Posted to tcl by apn at Sat Jul 08 04:31:00 GMT 2023view raw

  1. Jan,
  2.  
  3. Please see responses below.
  4.  
  5. > -----Original Message-----
  6. > From: Jan Nijtmans <jan.nijtmans@gmail.com>
  7. > Yes, I think that's the point in TIP #671: If glob encounters a
  8. > filename "\xE6", it will be auto-corrected by Tcl to mean "æ".
  9.  
  10. Auto "correct" is not the term I would use for this behavior!
  11.  
  12. > However, when trying to open this file:
  13. > % open æ r
  14. > couldn't open "æ": no such file or directory
  15. > Tcl will never produce such filenames, when the system-encoding
  16. > is UTF-8. So - to me - this issue has only minor consequences,
  17. > I don't think anyone filed a bug-report on this, even though this
  18. > 'problem' is already present in Tcl for ages.
  19.  
  20. It is a fair position to take (though not one I agree with) that if no one
  21. has complained about a bug it is not worth fixing. However, there is
  22. always the danger that the behavior is so egregious on far eastern
  23. locales for example that folks simply do not bother to use Tcl and
  24. thus not report it. I dunno. May be the above inconsistency bothers
  25. me more than it should.
  26.  
  27. > First, let's comment on the discussion going on between
  28. > Ashok and Nathan. I'm reading it with joy, not because
  29. > it's a useful discussion: I see it as a fight throwing mud
  30. > at each other without really going into the main point.
  31.  
  32. Glad we brought some joy to you! But I cannot recall
  33. any mud slinging. If I did, I apologize to Nathan. And the debate
  34. was very much on point. I proposed a solution to a specific
  35. problem. Nathan suggested it was not necessary because
  36. of the iso8859-1 wrapping idiom. I disagreed and so there
  37. has been a lot of back and forth. If that's not relevant
  38. discussion, I don't know what is.
  39. >
  40. > So, let's start criticising the TIP:
  41. > 1) First, I like the name "lossless" more than "passthrough". The
  42. > reason is that "passthrough" suggests that the bytes/codepoints
  43. > are just passed through, which isn't what this profile does.
  44.  
  45. Opinion. Which is fine.
  46.  
  47. > 2) The TIP doesn't describe well what "lossless" does in other
  48. > encodings than UTF-8.
  49.  
  50. The TIP does not talk about utf-8 at all outside of the examples
  51. given so I do understand that comment. It distinguishes (at
  52. the top of the Specification section) ASCII-compatible
  53. versus non-ASCII compatible encodings and defines the behavior
  54. for each. The two classes obviously cover all encodings so I am
  55. at a loss as to what was unclear. I can clarify if you do.
  56.  
  57. > I think that "lossless" can (and
  58. > should) be implemented for all encodings, but just in one
  59. > direction: so
  60. > encoding convertto -profile lossless $enc \
  61. > [encoding convertfrom -profile lossless $enc $data]

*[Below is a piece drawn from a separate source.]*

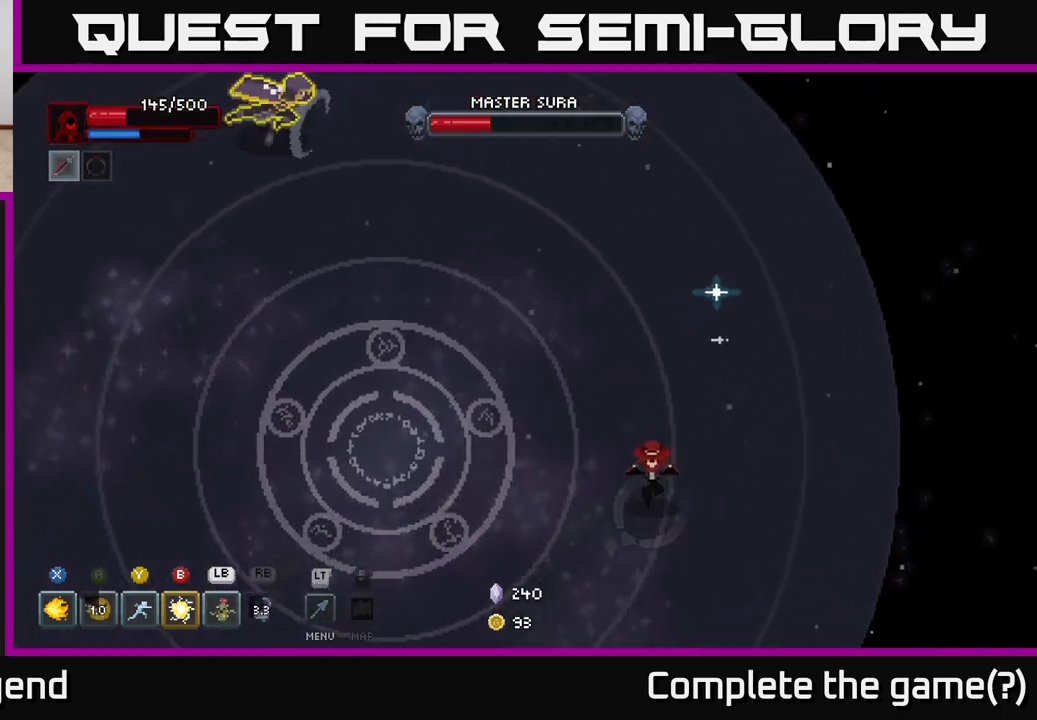
{"buttons": [], "left_stick": "down-left", "right_stick": "center", "events": []}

  62. > should always return the unmodified $data for any encoding, but
  63. > encoding convertfrom -profile lossless $enc \
  64. > [encoding convertto -profile lossless $enc $data]
  65. > should throw an exception if $data contains code-points
  66. > not valid in the $enc encoding (such as lone surrogates
  67. > other than U+DC80 - U+DCFF)
  68.  
  69. There are couple of issues with this. The first is a practical one.
  70. The current Tcl implementation has many instances where errors
  71. (return code of TCL_ERROR) is not tolerated. Either the caller
  72. panics or does not check the error code and has no means to
  73. handle it. ckalloc() is the obvious example but the same is true
  74. in the encodings and i/o modules as well in how internal transforms
  75. are implemented. This works because the 8.6 / tcl8 profile never
  76. fails. Any profile replacing the tcl8 profile must behave the same
  77. way (here the passthrough profile is replacing the tcl8 profile
  78. on glob etc.). Thus exceptions are not an option until Tcl's internals
  79. are fixed to handle and propagate errors and I dont see that feasible
  80. in the 9.0 time frame.
  81.  
  82. Second, I don't see the purpose in the above so it would help
  83. if you elaborate on the intent or use case. In general, I'm
  84. tend to be somewhat skeptical about asymmetrical behavior
  85. as you might recall from the discussion of making the strict
  86. profile the default only in one direction.
  87.  
  88. > 3) I have my doubts about making the "lossless" profile the
  89. > default for filenames and environment variables. For commands
  90. > like "glob" and "open" I could imagine a "-profile" option for
  91. > glob/open. For environment variables, I don't know how to do that.
  92.  
  93. There is no point adding this profile then. I see little value if not
  94. used for system interfaces including file names.
  95.  
  96. > 4) In the TIP:
  97. > "Nevertheless, to mitigate this, this specification (following
  98. > PEP 383** will not map byte values < 128 into the U+DC00
  99. > surrogate space. Instead they are mapped to the encoding
  100. > specific replacement character"
  101. > That's reasonable for UTF-8/16/32, but for other encodings I see
  102. > no reason why \x7F cannot be mapped into U+DC7F if it's
  103. > missing as a valid code-point in the encoding.
  104.  
  105. TL;DR Because security holes (from using different encodings
  106. in the two directions) almost arise in the ASCII code space,
  107. 0-127 are not passed through.
  108.  
  109. I tried to explain this in the Security consideration section but since
  110. my explanations are not clear, please see the references I listed
  111. at the bottom.
  112.  
  113. > 5) What should
  114. > encoding convertto -profile lossless $data
  115. > do for code-points from U+D800 - U+DBFF and from
  116. > U+DD00 - U+DFFF ? Since those codepoints cannot
  117. > be produced by "encoding convertfrom", I think it's
  118. > most logical to throw an exception in this case.
  119. >
  120.  
  121. As I said earlier throwing exceptions is not an option for any
  122. profile that aims to be replace tcl8. As is done for tcl8 and
  123. the replace profile, it is replaced with an encoding-specific
  124. fallback character.
  125.  
  126. Thank you for your review.
  127.  
  128. /Ashok
  129.